### Data provided
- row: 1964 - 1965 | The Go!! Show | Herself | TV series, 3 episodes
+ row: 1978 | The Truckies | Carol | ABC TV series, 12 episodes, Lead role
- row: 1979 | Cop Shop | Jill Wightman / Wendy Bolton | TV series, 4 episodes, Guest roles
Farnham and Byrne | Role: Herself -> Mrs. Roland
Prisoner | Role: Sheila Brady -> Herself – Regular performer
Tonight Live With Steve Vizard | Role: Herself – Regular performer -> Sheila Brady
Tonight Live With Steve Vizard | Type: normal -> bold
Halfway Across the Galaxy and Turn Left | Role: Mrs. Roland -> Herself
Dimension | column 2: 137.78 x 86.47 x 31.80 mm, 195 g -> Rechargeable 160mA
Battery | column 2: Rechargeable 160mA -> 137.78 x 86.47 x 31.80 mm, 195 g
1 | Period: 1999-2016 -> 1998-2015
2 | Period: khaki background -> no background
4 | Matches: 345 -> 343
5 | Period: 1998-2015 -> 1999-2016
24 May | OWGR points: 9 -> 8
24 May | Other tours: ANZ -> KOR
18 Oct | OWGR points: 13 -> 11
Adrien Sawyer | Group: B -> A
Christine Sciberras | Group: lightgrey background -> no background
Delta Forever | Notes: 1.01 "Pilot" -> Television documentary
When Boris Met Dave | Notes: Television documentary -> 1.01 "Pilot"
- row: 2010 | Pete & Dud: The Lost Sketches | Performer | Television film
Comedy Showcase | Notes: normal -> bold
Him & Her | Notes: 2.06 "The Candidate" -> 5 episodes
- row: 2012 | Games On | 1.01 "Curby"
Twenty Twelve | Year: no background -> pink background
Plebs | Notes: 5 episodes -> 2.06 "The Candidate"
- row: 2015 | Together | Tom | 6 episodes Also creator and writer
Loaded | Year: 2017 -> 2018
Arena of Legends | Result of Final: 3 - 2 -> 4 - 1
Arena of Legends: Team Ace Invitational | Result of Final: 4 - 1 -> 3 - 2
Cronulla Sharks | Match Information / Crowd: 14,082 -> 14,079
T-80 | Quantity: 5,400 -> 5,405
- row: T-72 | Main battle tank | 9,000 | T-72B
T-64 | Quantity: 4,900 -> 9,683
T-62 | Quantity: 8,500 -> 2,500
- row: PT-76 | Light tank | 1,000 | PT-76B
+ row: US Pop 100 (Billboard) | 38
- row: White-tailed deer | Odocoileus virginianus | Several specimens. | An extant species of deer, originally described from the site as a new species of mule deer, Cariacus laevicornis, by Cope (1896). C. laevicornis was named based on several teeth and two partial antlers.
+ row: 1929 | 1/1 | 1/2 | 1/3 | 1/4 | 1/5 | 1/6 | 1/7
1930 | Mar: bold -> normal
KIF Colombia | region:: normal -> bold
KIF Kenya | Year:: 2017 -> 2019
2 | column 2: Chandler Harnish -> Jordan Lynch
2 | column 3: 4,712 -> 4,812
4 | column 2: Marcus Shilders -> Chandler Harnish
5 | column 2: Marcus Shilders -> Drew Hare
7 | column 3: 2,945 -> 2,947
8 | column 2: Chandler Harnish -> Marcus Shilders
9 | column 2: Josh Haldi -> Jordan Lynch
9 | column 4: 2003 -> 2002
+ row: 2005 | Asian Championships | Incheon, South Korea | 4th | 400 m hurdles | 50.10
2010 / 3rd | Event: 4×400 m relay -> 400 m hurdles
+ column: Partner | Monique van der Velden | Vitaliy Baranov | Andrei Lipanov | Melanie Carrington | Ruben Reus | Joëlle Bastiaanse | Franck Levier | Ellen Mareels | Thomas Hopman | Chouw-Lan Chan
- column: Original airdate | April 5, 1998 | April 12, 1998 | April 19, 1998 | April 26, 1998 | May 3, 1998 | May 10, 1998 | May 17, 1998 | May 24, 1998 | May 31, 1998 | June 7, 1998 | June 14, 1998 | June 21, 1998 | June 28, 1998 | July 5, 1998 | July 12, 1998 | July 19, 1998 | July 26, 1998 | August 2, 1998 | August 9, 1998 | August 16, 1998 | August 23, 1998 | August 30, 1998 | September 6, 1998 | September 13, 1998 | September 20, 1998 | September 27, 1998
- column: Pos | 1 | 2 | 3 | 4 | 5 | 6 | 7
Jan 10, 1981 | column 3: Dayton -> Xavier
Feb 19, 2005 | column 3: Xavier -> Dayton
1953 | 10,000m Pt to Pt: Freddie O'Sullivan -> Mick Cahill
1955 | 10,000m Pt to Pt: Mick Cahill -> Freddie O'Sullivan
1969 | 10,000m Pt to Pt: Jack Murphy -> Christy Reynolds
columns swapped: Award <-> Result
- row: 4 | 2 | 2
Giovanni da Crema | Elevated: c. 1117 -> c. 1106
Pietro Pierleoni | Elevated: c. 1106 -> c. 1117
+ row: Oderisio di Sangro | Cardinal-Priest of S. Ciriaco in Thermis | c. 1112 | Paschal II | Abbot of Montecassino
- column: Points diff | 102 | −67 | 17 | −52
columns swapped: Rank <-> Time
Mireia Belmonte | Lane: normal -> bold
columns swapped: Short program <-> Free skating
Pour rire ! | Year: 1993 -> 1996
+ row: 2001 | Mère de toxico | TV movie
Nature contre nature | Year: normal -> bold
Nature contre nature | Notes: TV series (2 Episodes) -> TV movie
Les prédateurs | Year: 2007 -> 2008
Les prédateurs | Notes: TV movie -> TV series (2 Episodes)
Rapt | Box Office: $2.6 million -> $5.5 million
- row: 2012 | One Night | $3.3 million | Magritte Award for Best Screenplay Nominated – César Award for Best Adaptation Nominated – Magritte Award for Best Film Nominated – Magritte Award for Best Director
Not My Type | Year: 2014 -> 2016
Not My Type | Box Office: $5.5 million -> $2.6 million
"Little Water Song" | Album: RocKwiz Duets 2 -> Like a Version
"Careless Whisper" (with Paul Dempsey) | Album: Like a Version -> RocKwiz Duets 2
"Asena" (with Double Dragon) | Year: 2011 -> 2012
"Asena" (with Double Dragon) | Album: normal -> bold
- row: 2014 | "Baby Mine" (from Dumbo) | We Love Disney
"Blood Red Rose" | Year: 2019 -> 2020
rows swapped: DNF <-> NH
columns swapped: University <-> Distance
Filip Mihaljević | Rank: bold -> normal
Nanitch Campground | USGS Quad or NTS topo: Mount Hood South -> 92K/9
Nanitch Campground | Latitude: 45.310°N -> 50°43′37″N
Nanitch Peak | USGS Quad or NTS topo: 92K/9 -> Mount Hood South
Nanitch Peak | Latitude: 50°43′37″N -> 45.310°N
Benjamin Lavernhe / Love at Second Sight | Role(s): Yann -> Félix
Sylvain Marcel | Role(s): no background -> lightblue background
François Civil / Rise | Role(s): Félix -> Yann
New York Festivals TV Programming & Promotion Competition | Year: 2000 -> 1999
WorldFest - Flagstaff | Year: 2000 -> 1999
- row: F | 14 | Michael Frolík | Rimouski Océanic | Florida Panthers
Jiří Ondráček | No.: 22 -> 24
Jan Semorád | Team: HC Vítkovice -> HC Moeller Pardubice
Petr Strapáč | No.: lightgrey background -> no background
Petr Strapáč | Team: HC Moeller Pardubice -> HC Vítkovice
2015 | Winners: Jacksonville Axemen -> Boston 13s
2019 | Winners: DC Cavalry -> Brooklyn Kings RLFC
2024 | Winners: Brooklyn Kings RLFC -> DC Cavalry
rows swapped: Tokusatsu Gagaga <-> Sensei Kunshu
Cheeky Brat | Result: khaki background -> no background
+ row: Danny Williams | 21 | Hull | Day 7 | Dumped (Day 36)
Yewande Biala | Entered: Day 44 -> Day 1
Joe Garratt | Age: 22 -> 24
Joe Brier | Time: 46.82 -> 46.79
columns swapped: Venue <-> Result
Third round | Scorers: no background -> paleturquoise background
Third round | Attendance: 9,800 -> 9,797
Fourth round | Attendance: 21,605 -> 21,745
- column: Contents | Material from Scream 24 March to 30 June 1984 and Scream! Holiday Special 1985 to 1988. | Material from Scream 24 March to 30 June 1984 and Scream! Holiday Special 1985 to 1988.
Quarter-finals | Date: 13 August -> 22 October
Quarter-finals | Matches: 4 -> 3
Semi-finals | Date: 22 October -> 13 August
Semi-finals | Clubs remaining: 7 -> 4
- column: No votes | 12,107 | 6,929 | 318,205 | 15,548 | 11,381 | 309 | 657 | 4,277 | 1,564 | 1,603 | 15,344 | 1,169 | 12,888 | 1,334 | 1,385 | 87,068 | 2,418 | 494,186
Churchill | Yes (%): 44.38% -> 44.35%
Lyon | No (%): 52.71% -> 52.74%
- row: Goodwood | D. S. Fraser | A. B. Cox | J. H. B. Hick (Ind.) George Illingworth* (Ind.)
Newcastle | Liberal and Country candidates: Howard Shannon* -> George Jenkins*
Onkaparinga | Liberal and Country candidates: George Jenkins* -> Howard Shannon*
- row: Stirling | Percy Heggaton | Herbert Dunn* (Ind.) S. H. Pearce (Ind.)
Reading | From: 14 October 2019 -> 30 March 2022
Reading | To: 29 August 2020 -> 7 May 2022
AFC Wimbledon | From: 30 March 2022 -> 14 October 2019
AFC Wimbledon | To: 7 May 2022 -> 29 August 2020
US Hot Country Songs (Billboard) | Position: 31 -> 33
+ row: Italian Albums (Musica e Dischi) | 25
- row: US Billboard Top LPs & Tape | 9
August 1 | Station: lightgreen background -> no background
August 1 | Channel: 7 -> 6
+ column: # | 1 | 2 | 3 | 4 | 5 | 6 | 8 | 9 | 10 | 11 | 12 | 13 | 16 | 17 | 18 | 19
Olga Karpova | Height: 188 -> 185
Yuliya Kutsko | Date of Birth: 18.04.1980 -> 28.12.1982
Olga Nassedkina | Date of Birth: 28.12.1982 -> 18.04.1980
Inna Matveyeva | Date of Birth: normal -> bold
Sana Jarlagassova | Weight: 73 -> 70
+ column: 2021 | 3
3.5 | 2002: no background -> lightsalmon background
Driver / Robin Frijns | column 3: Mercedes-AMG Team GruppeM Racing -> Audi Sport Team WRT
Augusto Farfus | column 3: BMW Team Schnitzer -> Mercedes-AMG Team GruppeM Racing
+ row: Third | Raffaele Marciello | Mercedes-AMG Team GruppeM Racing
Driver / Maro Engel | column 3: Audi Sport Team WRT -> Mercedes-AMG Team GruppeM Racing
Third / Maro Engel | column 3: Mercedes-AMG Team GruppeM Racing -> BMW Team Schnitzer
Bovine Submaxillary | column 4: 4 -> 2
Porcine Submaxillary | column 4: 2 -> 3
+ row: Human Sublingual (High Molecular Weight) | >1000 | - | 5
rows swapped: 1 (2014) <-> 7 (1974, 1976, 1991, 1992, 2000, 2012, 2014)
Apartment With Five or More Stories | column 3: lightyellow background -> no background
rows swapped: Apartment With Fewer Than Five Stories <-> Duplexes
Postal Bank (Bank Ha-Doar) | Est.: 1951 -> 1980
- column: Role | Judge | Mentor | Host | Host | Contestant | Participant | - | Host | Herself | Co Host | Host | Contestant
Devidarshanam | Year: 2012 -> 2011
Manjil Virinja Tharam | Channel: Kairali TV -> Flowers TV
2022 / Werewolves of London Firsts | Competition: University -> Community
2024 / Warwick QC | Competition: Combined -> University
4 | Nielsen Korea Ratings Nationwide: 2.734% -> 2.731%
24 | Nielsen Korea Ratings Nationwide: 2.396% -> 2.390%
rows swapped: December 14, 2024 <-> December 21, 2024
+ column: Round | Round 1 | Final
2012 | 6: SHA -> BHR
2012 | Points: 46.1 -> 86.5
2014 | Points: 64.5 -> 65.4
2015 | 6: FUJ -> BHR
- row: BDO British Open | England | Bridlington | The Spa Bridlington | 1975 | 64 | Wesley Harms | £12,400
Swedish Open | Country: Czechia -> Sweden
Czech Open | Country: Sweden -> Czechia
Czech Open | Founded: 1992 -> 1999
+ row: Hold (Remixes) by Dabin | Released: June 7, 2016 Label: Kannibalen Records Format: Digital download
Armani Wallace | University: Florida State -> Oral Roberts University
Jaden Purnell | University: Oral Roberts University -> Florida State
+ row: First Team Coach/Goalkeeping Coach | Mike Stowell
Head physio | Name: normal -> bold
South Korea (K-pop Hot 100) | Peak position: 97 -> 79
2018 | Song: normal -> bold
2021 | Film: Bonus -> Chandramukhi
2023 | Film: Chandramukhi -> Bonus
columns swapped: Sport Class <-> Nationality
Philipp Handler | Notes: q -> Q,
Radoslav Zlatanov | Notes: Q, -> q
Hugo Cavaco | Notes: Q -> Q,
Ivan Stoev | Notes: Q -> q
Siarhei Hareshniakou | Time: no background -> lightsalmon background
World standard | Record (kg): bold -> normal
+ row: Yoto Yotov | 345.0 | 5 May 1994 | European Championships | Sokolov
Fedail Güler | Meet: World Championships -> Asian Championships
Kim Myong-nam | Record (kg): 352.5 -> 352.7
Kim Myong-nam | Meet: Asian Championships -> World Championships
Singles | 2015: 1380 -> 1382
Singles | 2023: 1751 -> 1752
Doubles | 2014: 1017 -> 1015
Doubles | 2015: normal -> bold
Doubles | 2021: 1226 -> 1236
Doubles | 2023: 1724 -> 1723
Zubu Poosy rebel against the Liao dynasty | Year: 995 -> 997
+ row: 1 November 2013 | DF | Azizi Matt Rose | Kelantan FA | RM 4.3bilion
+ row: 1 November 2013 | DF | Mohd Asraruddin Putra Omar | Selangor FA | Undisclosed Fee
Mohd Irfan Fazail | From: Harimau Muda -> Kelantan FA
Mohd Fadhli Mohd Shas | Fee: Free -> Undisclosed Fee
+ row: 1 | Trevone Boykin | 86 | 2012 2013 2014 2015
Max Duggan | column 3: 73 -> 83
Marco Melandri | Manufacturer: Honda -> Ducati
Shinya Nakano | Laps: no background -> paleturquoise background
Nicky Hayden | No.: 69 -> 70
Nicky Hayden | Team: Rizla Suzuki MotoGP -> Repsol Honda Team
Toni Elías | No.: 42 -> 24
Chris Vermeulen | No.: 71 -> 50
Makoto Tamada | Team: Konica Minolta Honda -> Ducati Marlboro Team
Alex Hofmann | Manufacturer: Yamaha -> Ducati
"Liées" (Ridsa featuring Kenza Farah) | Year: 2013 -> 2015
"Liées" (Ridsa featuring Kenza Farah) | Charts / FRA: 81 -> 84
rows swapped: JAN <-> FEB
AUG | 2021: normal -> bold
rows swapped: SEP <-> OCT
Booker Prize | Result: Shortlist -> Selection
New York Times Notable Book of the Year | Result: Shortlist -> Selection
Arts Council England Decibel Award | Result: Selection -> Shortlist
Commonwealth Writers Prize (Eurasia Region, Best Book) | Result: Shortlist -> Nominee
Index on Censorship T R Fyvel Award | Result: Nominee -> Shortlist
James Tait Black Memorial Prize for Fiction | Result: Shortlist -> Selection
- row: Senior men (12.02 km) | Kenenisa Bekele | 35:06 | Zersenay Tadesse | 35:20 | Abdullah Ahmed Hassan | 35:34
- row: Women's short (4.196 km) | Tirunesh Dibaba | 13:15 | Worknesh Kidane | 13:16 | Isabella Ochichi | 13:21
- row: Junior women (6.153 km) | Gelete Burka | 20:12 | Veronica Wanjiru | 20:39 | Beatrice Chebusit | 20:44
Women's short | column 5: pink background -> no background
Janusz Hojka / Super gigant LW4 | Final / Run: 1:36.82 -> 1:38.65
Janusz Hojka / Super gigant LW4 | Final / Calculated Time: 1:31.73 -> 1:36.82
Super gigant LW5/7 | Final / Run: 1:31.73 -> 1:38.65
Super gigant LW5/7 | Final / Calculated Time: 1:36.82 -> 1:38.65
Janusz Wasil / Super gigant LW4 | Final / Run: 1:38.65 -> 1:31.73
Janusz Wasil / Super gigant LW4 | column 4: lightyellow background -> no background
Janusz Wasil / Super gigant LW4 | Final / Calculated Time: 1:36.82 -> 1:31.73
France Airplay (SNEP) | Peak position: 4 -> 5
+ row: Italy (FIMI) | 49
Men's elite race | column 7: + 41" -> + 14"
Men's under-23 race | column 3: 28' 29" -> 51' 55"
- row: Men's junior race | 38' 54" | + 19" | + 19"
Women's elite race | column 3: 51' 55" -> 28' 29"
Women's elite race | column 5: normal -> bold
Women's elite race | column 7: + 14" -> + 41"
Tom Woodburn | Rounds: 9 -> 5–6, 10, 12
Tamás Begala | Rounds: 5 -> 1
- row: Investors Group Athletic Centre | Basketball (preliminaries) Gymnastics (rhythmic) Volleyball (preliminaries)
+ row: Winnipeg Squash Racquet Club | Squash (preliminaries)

### What the exercise asks
Copy the listing exactly, from its first line through the line containing "Christine Sciberras |", including both of those lines.

### Task result
- row: 1964 - 1965 | The Go!! Show | Herself | TV series, 3 episodes
+ row: 1978 | The Truckies | Carol | ABC TV series, 12 episodes, Lead role
- row: 1979 | Cop Shop | Jill Wightman / Wendy Bolton | TV series, 4 episodes, Guest roles
Farnham and Byrne | Role: Herself -> Mrs. Roland
Prisoner | Role: Sheila Brady -> Herself – Regular performer
Tonight Live With Steve Vizard | Role: Herself – Regular performer -> Sheila Brady
Tonight Live With Steve Vizard | Type: normal -> bold
Halfway Across the Galaxy and Turn Left | Role: Mrs. Roland -> Herself
Dimension | column 2: 137.78 x 86.47 x 31.80 mm, 195 g -> Rechargeable 160mA
Battery | column 2: Rechargeable 160mA -> 137.78 x 86.47 x 31.80 mm, 195 g
1 | Period: 1999-2016 -> 1998-2015
2 | Period: khaki background -> no background
4 | Matches: 345 -> 343
5 | Period: 1998-2015 -> 1999-2016
24 May | OWGR points: 9 -> 8
24 May | Other tours: ANZ -> KOR
18 Oct | OWGR points: 13 -> 11
Adrien Sawyer | Group: B -> A
Christine Sciberras | Group: lightgrey background -> no background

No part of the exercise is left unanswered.